In doing so, Trump is putting Europe’s security at growing risk. If Trump can turn on invaluable and longstanding allies, neighbors, and friends like he has on Canada and Mexico, he could refuse to honor NATO’s Article 5 security guarantee should Russia seek to reclaim parts of once Soviet-occupied Europe by military force.

What happens in Ukraine concerns all of Europe. On the eve of Neville Chamberlain’s shocking betrayal of Czechoslovakia, Winston Churchill warned on September 21, 1938:

The neutralization of Czechoslovakia alone means the liberation of 25 German divisions to threaten the Western Front. The path to the Black Sea will be laid wide open to triumphant Nazism.

Acceptance of Herr Hitler’s terms involves the prostration of Europe before the Nazi power, of which the fullest advantage will certainly be taken. The menace, therefore, is not to Czechoslovakia, but to the cause of freedom and democracy in every country.
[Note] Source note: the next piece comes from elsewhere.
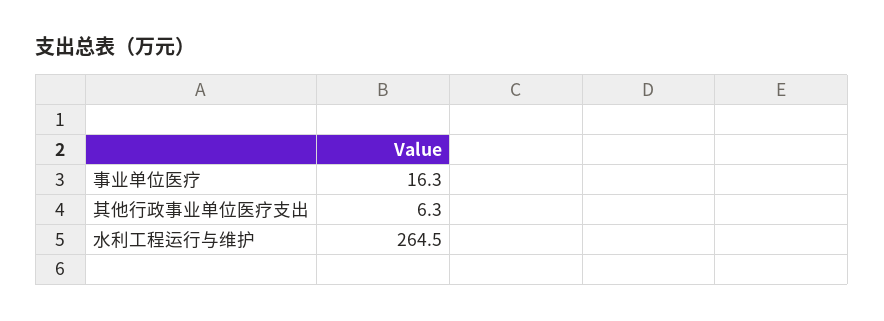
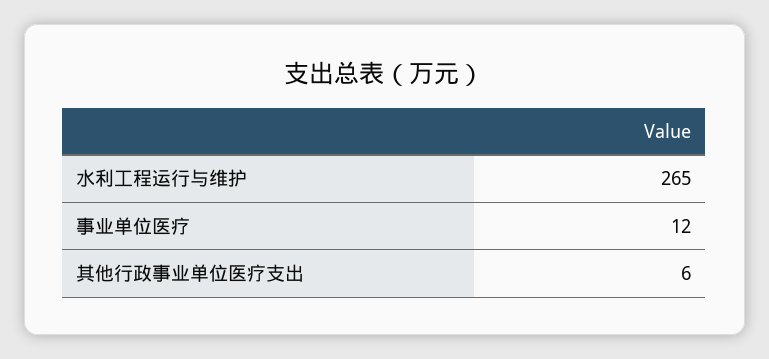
事业单位医疗: 16.3 -> 12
The idea that safety can be purchased by throwing a small State to the wolves is a fatal delusion.

The echoes of history stir as Russian fascism rises, threatening to redraw the map by force. Imagine Ukraine, once a proud defender of its sovereignty, brought to its knees—neutralized—not with a sudden blow, but through relentless pressure by a Trump-led U.S. and the calculated aggression of Vladimir Putin’s Russia. With Ukraine subdued, Russia would gain the breathing space it needs, quietly rebuilding its military might and replenishing its arsenal.

And then, Russia could strike at a moment of its own choosing. The Suwalki Gap—a narrow, strategic corridor between Poland and Lithuania—could become the gateway for Russian forces to pour into the vulnerable Baltic states. During the Russian invasion, the world would look to the United States for leadership. But under a Trump Administration, that assurance might no longer be there. The question would hang heavy in the air: Would America stand by its allies, or leave Europe to face the storm alone?

Trump’s early actions and words are not encouraging. Europe should rapidly prepare for a future where the United States is, at best, indifferent to Europe’s fate, or at worst, openly hostile to Europe. A time for choosing is approaching.